_Exercise goal_
The records that follow must be transcribed exactly, each one in full.

_Data to process_
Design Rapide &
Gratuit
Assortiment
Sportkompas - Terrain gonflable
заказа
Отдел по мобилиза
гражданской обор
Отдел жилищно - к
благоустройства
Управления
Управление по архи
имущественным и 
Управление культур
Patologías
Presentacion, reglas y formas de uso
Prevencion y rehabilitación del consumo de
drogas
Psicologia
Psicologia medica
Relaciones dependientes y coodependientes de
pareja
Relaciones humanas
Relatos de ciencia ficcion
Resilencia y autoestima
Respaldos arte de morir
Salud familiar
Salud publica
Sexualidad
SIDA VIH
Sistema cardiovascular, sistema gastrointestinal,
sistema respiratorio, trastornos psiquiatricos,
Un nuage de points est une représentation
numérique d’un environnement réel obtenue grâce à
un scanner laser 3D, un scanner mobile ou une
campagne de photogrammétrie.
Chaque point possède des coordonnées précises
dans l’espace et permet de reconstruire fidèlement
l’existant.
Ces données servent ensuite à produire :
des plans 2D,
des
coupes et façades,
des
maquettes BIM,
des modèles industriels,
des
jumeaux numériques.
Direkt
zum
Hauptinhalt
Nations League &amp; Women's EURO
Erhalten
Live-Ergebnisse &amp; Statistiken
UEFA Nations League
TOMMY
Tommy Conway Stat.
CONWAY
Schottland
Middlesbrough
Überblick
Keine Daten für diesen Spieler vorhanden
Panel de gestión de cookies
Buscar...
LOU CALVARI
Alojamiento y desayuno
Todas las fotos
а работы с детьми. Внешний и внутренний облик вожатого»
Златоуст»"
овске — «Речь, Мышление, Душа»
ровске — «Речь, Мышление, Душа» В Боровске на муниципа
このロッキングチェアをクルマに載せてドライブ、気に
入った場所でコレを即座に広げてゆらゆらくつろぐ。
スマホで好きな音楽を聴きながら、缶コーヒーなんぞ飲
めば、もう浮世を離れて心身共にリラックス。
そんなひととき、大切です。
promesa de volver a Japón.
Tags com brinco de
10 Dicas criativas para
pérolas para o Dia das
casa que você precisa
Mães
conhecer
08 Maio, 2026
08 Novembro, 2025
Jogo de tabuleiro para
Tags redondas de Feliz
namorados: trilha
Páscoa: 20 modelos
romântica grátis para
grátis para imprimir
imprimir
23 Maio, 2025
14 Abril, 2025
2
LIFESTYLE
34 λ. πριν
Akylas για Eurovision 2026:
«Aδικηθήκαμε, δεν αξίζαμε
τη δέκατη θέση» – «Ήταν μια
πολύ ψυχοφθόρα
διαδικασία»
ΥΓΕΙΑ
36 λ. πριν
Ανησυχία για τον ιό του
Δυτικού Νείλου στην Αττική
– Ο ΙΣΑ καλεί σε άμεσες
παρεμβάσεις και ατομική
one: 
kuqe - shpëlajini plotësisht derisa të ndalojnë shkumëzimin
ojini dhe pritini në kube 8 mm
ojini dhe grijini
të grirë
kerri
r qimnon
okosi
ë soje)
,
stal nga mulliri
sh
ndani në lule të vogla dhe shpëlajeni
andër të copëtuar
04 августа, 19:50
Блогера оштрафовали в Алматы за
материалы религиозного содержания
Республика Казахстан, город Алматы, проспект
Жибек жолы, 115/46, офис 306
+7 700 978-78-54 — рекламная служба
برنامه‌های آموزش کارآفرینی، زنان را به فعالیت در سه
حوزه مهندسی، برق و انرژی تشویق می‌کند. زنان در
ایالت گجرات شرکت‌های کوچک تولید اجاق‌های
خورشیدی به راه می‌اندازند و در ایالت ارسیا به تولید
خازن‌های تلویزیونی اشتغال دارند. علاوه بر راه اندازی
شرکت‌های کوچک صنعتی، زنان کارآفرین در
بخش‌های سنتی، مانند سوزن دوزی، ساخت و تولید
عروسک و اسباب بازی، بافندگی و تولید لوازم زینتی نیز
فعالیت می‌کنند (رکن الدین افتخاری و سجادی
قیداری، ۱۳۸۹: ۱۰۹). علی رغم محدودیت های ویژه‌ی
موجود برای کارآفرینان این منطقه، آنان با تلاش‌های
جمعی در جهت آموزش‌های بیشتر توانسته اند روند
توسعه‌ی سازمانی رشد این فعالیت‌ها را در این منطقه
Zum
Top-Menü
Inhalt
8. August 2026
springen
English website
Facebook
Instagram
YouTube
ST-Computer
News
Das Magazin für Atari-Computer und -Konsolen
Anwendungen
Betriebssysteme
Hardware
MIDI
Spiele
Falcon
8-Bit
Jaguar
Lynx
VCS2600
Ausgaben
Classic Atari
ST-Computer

_Response box_
Design Rapide &
Gratuit
Assortiment
Sportkompas - Terrain gonflable
заказа
Отдел по мобилиза
гражданской обор
Отдел жилищно - к
благоустройства
Управления
Управление по архи
имущественным и 
Управление культур
Patologías
Presentacion, reglas y formas de uso
Prevencion y rehabilitación del consumo de
drogas
Psicologia
Psicologia medica
Relaciones dependientes y coodependientes de
pareja
Relaciones humanas
Relatos de ciencia ficcion
Resilencia y autoestima
Respaldos arte de morir
Salud familiar
Salud publica
Sexualidad
SIDA VIH
Sistema cardiovascular, sistema gastrointestinal,
sistema respiratorio, trastornos psiquiatricos,
Un nuage de points est une représentation
numérique d’un environnement réel obtenue grâce à
un scanner laser 3D, un scanner mobile ou une
campagne de photogrammétrie.
Chaque point possède des coordonnées précises
dans l’espace et permet de reconstruire fidèlement
l’existant.
Ces données servent ensuite à produire :
des plans 2D,
des
coupes et façades,
des
maquettes BIM,
des modèles industriels,
des
jumeaux numériques.
Direkt
zum
Hauptinhalt
Nations League &amp; Women's EURO
Erhalten
Live-Ergebnisse &amp; Statistiken
UEFA Nations League
TOMMY
Tommy Conway Stat.
CONWAY
Schottland
Middlesbrough
Überblick
Keine Daten für diesen Spieler vorhanden
Panel de gestión de cookies
Buscar...
LOU CALVARI
Alojamiento y desayuno
Todas las fotos
а работы с детьми. Внешний и внутренний облик вожатого»
Златоуст»"
овске — «Речь, Мышление, Душа»
ровске — «Речь, Мышление, Душа» В Боровске на муниципа
このロッキングチェアをクルマに載せてドライブ、気に
入った場所でコレを即座に広げてゆらゆらくつろぐ。
スマホで好きな音楽を聴きながら、缶コーヒーなんぞ飲
めば、もう浮世を離れて心身共にリラックス。
そんなひととき、大切です。
promesa de volver a Japón.
Tags com brinco de
10 Dicas criativas para
pérolas para o Dia das
casa que você precisa
Mães
conhecer
08 Maio, 2026
08 Novembro, 2025
Jogo de tabuleiro para
Tags redondas de Feliz
namorados: trilha
Páscoa: 20 modelos
romântica grátis para
grátis para imprimir
imprimir
23 Maio, 2025
14 Abril, 2025
2
LIFESTYLE
34 λ. πριν
Akylas για Eurovision 2026:
«Aδικηθήκαμε, δεν αξίζαμε
τη δέκατη θέση» – «Ήταν μια
πολύ ψυχοφθόρα
διαδικασία»
ΥΓΕΙΑ
36 λ. πριν
Ανησυχία για τον ιό του
Δυτικού Νείλου στην Αττική
– Ο ΙΣΑ καλεί σε άμεσες
παρεμβάσεις και ατομική
one: 
kuqe - shpëlajini plotësisht derisa të ndalojnë shkumëzimin
ojini dhe pritini në kube 8 mm
ojini dhe grijini
të grirë
kerri
r qimnon
okosi
ë soje)
,
stal nga mulliri
sh
ndani në lule të vogla dhe shpëlajeni
andër të copëtuar
04 августа, 19:50
Блогера оштрафовали в Алматы за
материалы религиозного содержания
Республика Казахстан, город Алматы, проспект
Жибек жолы, 115/46, офис 306
+7 700 978-78-54 — рекламная служба
برنامه‌های آموزش کارآفرینی، زنان را به فعالیت در سه
حوزه مهندسی، برق و انرژی تشویق می‌کند. زنان در
ایالت گجرات شرکت‌های کوچک تولید اجاق‌های
خورشیدی به راه می‌اندازند و در ایالت ارسیا به تولید
خازن‌های تلویزیونی اشتغال دارند. علاوه بر راه اندازی
شرکت‌های کوچک صنعتی، زنان کارآفرین در
بخش‌های سنتی، مانند سوزن دوزی، ساخت و تولید
عروسک و اسباب بازی، بافندگی و تولید لوازم زینتی نیز
فعالیت می‌کنند (رکن الدین افتخاری و سجادی
قیداری، ۱۳۸۹: ۱۰۹). علی رغم محدودیت های ویژه‌ی
موجود برای کارآفرینان این منطقه، آنان با تلاش‌های
جمعی در جهت آموزش‌های بیشتر توانسته اند روند
توسعه‌ی سازمانی رشد این فعالیت‌ها را در این منطقه
Zum
Top-Menü
Inhalt
8. August 2026
springen
English website
Facebook
Instagram
YouTube
ST-Computer
News
Das Magazin für Atari-Computer und -Konsolen
Anwendungen
Betriebssysteme
Hardware
MIDI
Spiele
Falcon
8-Bit
Jaguar
Lynx
VCS2600
Ausgaben
Classic Atari
ST-Computer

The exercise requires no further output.